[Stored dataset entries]
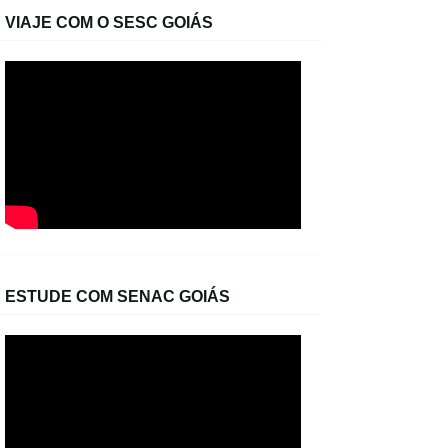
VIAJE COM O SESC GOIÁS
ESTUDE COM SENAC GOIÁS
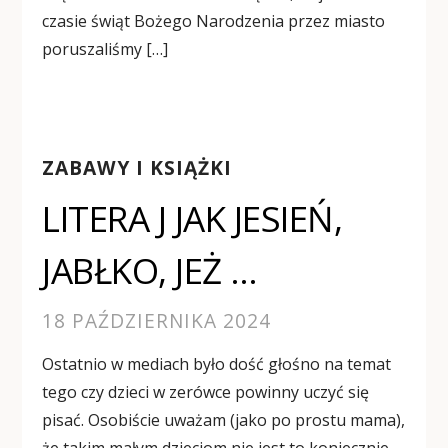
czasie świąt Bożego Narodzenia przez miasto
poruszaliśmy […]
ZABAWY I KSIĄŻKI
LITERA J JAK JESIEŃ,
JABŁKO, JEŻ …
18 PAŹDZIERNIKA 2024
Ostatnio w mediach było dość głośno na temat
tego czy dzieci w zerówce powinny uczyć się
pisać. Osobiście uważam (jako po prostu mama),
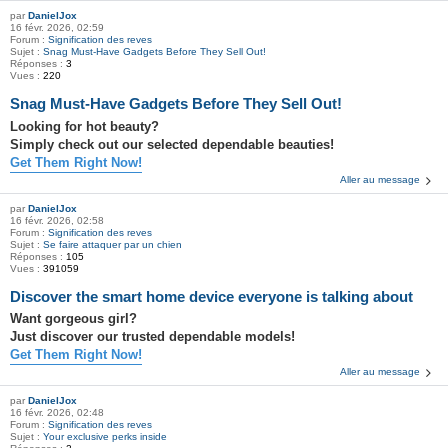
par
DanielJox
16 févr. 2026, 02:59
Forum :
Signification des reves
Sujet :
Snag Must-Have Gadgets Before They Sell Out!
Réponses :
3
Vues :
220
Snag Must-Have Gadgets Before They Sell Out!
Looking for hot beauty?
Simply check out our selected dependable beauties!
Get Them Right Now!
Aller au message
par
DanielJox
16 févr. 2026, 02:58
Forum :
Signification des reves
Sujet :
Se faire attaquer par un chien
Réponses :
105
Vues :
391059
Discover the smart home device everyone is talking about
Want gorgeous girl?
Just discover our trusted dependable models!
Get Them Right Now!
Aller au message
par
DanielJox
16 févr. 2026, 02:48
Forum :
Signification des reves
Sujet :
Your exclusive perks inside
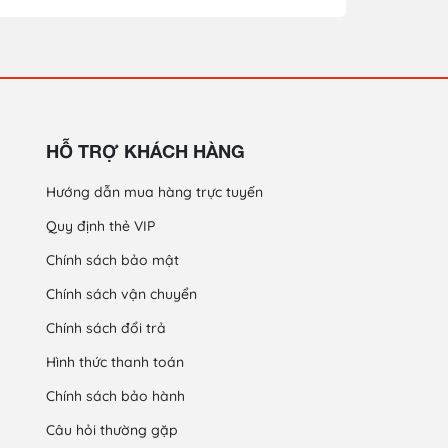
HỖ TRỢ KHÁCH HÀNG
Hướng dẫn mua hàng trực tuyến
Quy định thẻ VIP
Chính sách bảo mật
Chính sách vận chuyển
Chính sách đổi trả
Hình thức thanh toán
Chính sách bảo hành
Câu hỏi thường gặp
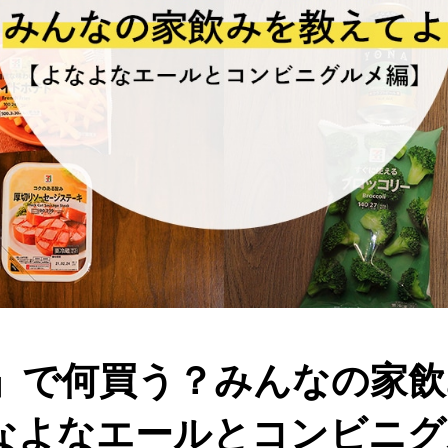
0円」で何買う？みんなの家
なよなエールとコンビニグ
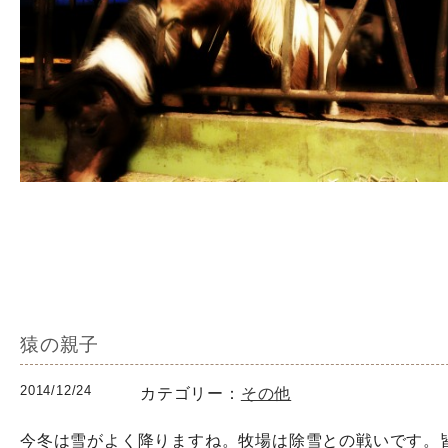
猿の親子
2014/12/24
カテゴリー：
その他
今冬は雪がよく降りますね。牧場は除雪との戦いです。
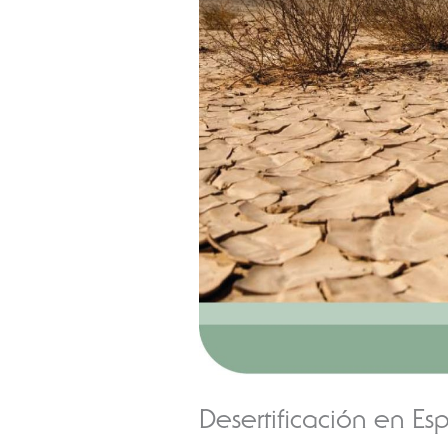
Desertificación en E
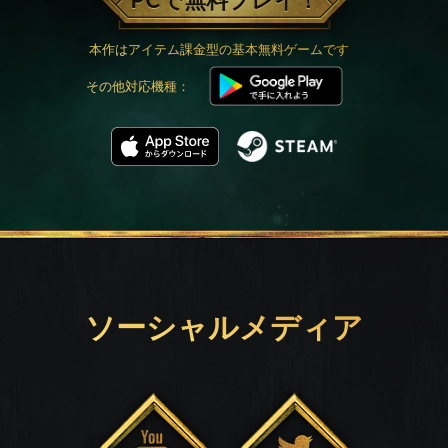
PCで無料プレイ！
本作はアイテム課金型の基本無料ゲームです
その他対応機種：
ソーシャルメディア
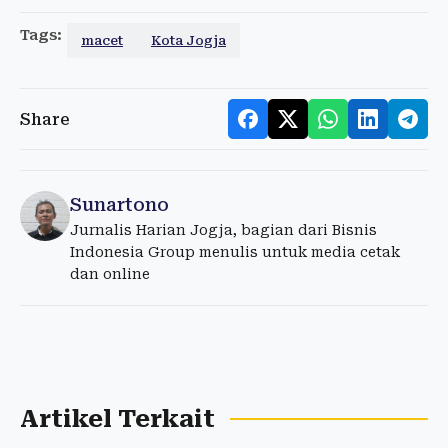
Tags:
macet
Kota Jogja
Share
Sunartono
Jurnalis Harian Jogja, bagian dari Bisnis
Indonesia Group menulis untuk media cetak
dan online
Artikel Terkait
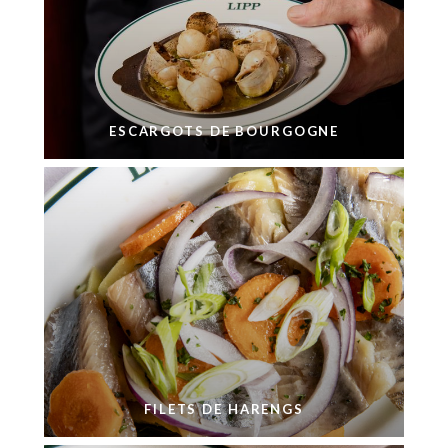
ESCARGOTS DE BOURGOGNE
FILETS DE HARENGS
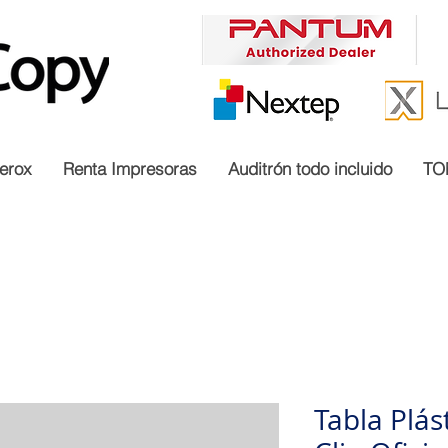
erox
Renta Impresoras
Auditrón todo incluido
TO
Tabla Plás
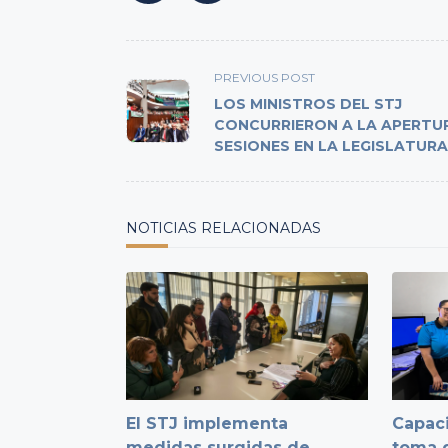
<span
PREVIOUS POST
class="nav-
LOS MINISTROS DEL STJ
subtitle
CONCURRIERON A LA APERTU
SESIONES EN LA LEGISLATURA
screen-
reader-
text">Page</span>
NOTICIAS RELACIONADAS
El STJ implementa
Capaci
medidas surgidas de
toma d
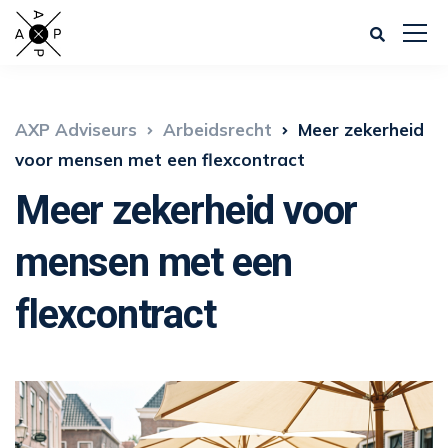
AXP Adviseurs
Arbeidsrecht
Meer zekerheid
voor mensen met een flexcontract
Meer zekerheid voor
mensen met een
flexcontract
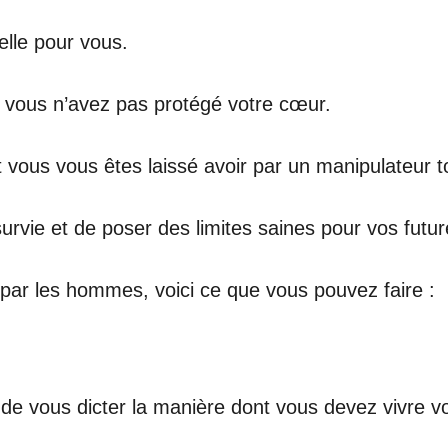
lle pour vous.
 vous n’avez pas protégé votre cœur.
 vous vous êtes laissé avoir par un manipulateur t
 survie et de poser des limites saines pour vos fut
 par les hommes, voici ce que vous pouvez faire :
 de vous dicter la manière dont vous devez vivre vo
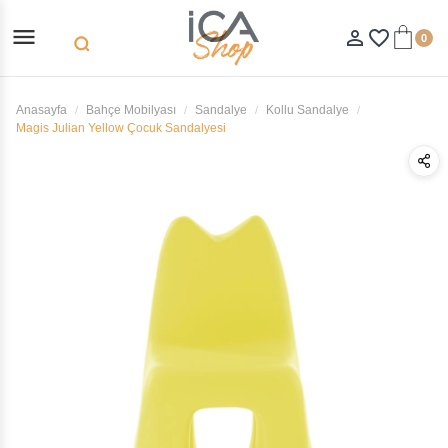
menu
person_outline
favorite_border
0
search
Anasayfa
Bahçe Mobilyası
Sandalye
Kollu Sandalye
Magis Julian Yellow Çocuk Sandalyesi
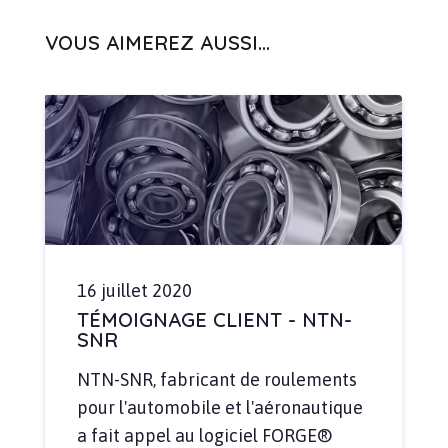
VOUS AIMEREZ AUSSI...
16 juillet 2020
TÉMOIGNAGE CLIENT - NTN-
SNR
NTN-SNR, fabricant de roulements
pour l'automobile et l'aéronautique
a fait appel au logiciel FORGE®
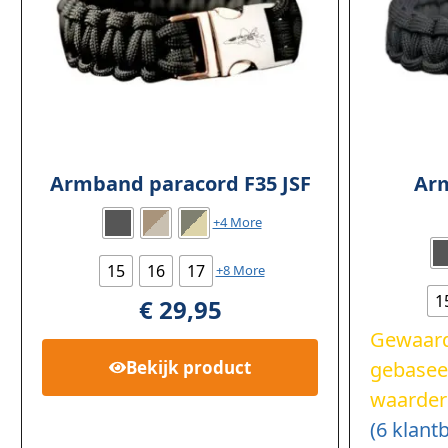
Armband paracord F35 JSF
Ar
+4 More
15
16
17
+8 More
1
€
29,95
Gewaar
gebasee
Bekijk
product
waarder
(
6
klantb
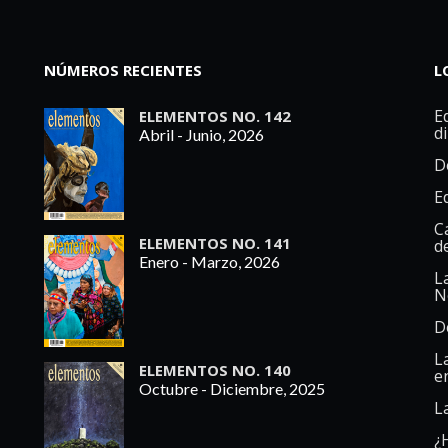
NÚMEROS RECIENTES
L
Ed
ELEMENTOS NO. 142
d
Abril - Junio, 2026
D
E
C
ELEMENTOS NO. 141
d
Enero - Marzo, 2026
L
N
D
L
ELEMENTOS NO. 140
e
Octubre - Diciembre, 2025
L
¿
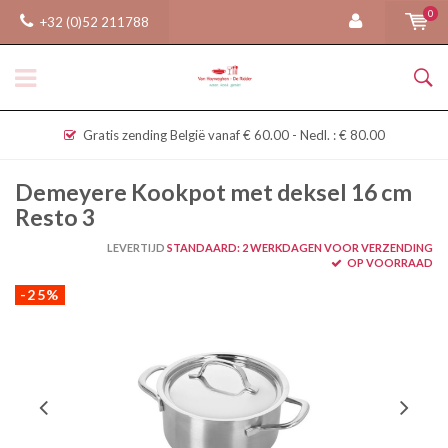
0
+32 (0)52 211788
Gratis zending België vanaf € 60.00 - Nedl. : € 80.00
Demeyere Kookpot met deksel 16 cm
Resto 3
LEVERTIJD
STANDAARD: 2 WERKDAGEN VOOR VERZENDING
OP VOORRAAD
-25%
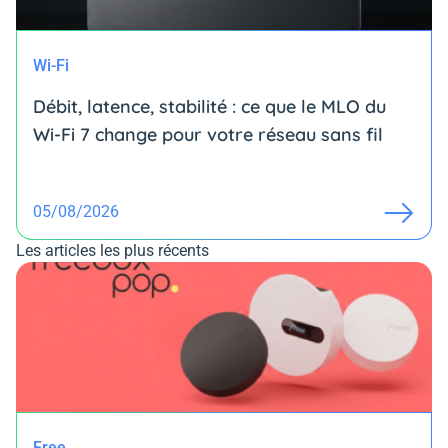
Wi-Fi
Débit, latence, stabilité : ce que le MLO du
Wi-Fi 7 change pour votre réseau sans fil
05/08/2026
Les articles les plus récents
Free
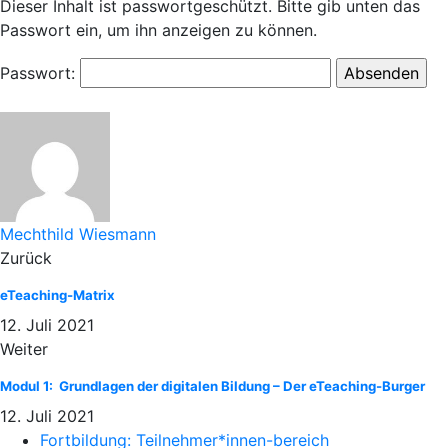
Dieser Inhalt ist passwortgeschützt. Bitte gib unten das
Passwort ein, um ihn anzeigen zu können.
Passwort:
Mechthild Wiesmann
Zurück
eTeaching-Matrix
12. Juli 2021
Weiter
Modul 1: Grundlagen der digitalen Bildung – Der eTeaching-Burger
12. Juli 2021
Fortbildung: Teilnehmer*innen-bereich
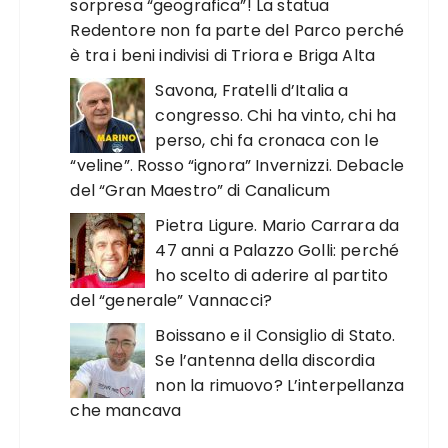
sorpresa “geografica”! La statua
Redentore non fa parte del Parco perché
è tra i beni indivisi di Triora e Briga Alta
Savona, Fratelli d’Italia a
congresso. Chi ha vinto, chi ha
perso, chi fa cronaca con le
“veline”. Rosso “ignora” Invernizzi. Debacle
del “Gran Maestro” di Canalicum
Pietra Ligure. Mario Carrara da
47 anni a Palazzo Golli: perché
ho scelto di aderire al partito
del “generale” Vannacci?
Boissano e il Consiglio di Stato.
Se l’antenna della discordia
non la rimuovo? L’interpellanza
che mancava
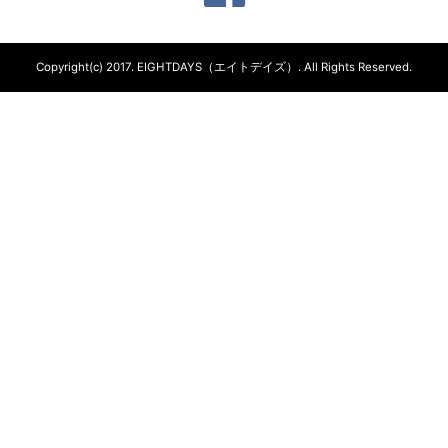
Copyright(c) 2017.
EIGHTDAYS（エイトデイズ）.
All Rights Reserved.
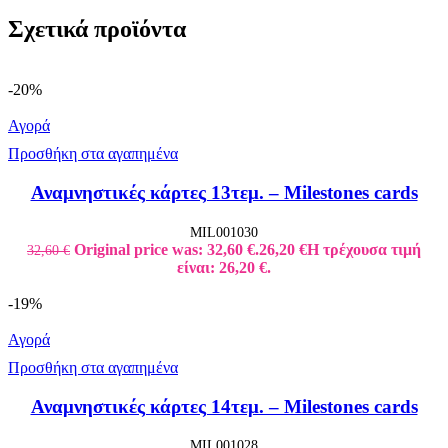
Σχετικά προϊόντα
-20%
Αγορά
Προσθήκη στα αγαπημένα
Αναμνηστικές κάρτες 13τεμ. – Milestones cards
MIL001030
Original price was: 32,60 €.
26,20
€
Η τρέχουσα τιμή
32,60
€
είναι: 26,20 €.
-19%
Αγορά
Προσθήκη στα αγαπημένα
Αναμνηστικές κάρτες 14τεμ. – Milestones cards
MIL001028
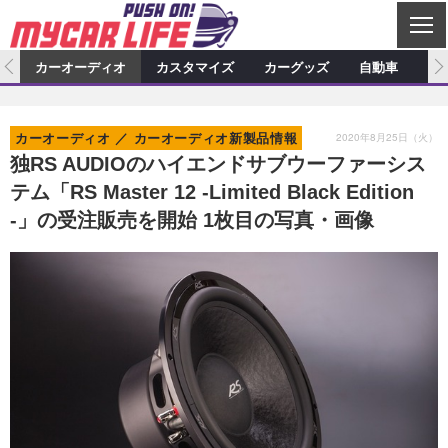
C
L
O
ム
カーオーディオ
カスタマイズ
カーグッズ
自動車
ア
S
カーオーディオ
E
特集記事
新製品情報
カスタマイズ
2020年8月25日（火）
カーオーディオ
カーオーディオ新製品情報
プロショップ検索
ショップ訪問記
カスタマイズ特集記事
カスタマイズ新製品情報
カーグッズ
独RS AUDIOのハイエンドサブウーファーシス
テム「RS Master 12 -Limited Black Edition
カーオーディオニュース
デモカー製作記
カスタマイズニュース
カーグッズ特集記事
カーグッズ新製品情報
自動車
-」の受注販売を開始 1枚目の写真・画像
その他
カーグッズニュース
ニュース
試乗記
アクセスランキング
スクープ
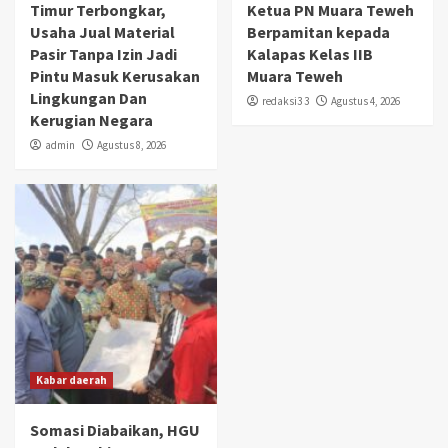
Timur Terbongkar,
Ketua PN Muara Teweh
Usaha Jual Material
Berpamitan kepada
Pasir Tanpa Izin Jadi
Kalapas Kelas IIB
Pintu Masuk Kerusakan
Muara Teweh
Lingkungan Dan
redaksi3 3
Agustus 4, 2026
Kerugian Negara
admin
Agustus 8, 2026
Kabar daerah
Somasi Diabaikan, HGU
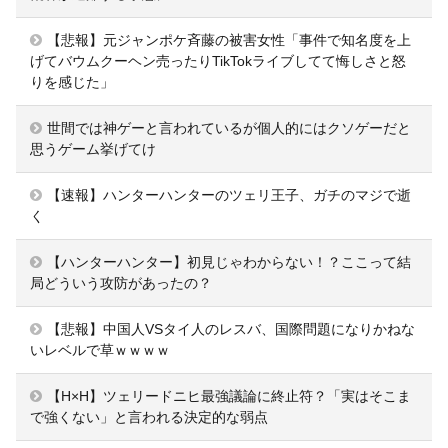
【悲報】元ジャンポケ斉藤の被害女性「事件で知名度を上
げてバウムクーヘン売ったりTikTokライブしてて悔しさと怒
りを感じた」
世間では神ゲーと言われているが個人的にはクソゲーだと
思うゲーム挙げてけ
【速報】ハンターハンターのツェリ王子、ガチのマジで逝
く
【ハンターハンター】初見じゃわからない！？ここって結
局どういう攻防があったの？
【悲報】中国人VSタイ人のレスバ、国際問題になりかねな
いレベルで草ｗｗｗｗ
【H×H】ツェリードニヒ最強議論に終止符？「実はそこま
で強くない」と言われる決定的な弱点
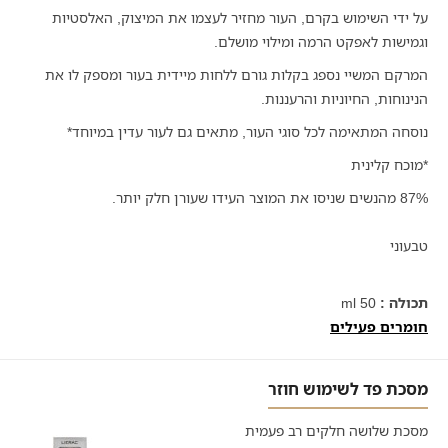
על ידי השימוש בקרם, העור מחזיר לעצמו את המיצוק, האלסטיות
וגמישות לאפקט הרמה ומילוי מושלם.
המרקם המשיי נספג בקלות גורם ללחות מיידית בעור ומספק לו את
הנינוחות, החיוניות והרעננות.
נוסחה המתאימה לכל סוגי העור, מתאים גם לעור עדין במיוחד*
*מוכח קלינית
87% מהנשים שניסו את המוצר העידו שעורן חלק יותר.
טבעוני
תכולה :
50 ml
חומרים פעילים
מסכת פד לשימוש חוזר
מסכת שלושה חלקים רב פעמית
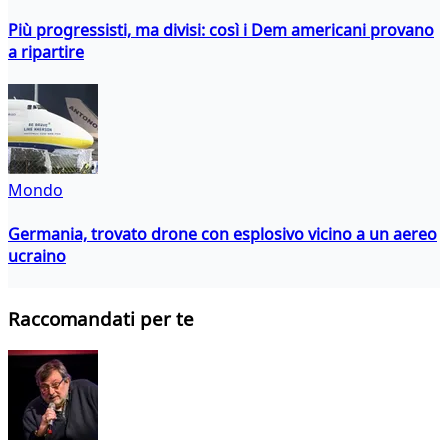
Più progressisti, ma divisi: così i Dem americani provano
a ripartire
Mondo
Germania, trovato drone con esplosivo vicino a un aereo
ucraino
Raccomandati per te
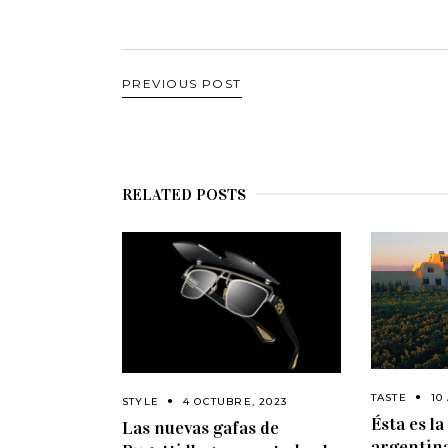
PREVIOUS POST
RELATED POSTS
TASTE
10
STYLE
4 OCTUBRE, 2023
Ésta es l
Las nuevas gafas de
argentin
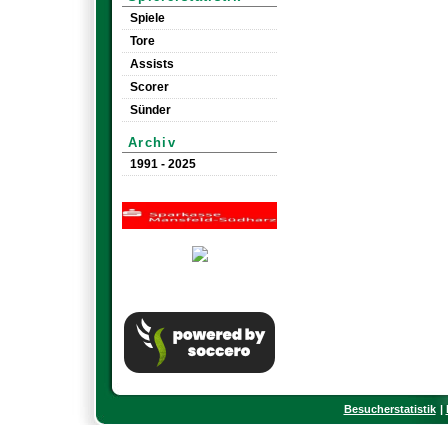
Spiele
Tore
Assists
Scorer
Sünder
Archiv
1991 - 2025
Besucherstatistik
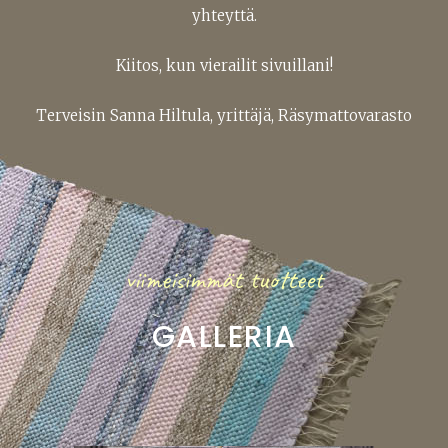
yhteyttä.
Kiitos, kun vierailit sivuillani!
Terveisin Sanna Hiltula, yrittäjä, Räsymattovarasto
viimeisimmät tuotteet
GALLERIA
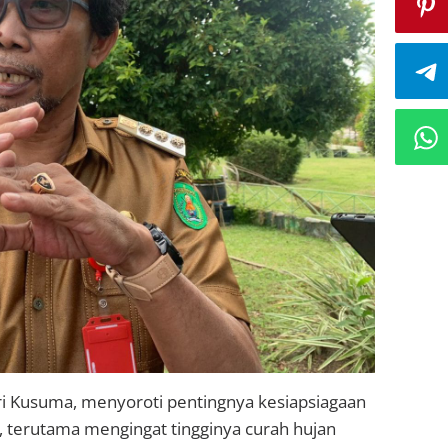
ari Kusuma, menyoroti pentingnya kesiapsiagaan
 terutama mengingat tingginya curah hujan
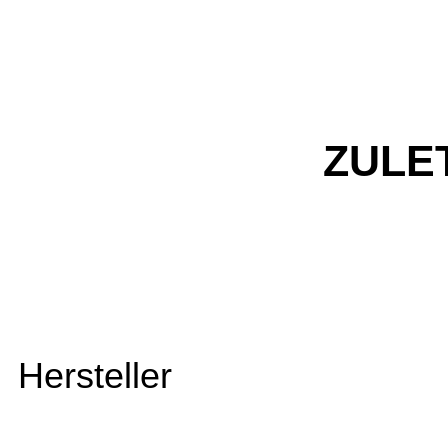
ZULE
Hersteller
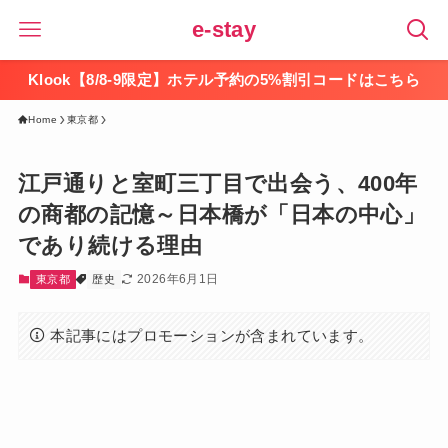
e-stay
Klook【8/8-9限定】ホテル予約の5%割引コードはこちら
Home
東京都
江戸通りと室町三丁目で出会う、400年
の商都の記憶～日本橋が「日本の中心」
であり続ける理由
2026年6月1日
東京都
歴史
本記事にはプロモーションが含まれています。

• **WHAT IS BEING ASKED**:
Copy out the lines of the entries without changes, from the line containing "ari Kusuma, menyoroti" through the end of the entries. Omit the pictures.

• **YOUR SOLUTION**:
ari Kusuma, menyoroti pentingnya kesiapsiagaan
 terutama mengingat tingginya curah hujan
ZULE
Hersteller
e-stay
Klook【8/8-9限定】ホテル予約の5%割引コードはこちら
Home
東京都
江戸通りと室町三丁目で出会う、400年
の商都の記憶～日本橋が「日本の中心」
であり続ける理由
2026年6月1日
東京都
歴史
本記事にはプロモーションが含まれています。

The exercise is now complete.